— Exercise prompt —
Among the records below, which lines contain the string "page"? Report them.

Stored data
=== Section Start ===

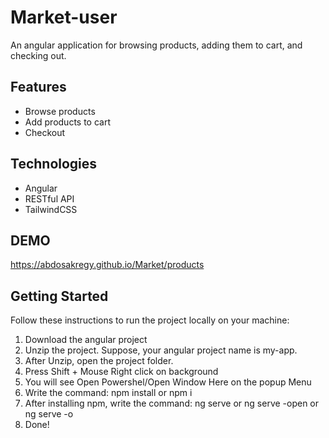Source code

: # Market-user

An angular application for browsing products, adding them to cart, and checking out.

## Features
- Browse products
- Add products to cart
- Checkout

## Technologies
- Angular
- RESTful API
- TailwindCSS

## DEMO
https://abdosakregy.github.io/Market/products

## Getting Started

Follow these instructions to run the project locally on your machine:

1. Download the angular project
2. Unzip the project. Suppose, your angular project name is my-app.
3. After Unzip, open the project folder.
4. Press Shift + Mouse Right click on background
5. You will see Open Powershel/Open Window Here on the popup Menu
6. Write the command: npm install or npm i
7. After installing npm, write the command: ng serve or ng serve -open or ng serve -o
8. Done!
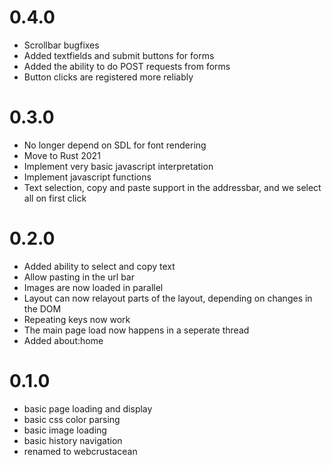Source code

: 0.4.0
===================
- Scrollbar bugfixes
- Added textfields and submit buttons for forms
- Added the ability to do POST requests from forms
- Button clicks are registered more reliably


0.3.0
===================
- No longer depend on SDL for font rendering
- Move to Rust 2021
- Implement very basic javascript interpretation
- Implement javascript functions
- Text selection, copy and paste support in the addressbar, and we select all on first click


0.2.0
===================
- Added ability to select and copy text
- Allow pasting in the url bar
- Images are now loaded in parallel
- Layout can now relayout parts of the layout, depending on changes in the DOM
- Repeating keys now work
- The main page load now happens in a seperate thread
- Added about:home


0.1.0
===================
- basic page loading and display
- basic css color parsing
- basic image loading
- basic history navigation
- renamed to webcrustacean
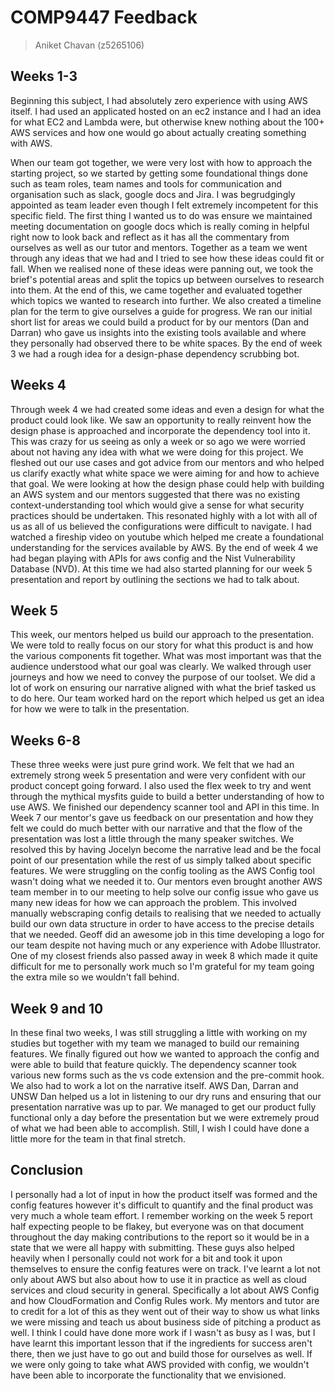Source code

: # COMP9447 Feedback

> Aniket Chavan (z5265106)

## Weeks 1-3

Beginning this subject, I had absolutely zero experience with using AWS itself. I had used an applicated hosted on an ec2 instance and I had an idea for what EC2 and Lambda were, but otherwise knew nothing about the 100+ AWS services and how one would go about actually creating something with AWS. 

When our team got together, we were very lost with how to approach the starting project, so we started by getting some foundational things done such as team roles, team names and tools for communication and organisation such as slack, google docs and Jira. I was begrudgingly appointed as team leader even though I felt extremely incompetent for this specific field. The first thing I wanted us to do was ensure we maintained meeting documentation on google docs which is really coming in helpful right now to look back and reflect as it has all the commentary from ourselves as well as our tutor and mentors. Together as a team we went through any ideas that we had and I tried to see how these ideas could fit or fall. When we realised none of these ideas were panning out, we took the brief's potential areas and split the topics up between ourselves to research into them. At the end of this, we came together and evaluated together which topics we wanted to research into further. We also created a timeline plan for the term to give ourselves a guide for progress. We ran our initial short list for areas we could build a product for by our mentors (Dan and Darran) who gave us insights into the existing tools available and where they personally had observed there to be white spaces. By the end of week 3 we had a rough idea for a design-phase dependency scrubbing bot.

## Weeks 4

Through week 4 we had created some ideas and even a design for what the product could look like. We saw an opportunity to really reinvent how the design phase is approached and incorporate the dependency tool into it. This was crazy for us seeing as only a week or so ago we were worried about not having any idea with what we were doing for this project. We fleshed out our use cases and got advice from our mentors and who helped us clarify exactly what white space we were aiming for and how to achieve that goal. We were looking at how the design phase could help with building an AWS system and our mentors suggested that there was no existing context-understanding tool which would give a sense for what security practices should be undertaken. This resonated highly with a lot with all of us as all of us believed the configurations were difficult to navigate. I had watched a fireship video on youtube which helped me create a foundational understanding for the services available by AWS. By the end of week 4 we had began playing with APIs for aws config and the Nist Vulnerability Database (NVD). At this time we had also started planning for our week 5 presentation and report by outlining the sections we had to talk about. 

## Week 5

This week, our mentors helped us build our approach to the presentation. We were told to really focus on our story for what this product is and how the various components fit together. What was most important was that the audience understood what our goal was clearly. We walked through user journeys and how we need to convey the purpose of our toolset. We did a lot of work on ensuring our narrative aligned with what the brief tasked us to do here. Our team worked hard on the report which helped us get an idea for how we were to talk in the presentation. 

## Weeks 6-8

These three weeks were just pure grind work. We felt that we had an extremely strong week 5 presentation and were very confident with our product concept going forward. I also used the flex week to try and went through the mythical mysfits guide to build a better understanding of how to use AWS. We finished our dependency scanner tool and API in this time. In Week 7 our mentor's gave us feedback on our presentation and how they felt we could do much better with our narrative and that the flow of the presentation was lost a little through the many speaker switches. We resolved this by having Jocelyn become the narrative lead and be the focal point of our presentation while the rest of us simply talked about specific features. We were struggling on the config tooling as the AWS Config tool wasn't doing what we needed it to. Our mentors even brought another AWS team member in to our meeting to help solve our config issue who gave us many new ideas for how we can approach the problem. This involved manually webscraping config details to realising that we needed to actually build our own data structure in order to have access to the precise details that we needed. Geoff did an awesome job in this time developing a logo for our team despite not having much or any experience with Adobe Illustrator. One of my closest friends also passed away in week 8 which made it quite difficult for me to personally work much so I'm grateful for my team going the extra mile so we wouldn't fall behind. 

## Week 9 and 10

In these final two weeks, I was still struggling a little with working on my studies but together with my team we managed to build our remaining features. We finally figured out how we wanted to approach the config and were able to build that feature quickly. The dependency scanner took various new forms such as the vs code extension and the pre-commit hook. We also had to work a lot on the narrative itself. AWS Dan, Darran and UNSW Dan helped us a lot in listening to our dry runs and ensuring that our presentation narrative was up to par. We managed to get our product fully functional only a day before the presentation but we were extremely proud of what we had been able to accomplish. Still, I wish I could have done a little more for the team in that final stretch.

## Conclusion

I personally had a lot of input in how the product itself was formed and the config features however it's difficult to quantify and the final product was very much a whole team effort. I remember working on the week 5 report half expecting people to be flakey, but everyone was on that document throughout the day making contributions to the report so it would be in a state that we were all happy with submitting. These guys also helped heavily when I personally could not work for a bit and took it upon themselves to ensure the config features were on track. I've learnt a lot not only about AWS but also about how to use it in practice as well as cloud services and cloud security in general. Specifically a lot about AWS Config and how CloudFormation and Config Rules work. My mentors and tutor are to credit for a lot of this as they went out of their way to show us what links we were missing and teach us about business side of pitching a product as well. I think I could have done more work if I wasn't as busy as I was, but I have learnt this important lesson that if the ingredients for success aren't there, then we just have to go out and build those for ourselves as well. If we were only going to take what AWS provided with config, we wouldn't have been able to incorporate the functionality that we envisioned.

=== Section End ===

— Response for this exercise —
- The main page load now happens in a seperate thread
- basic page loading and display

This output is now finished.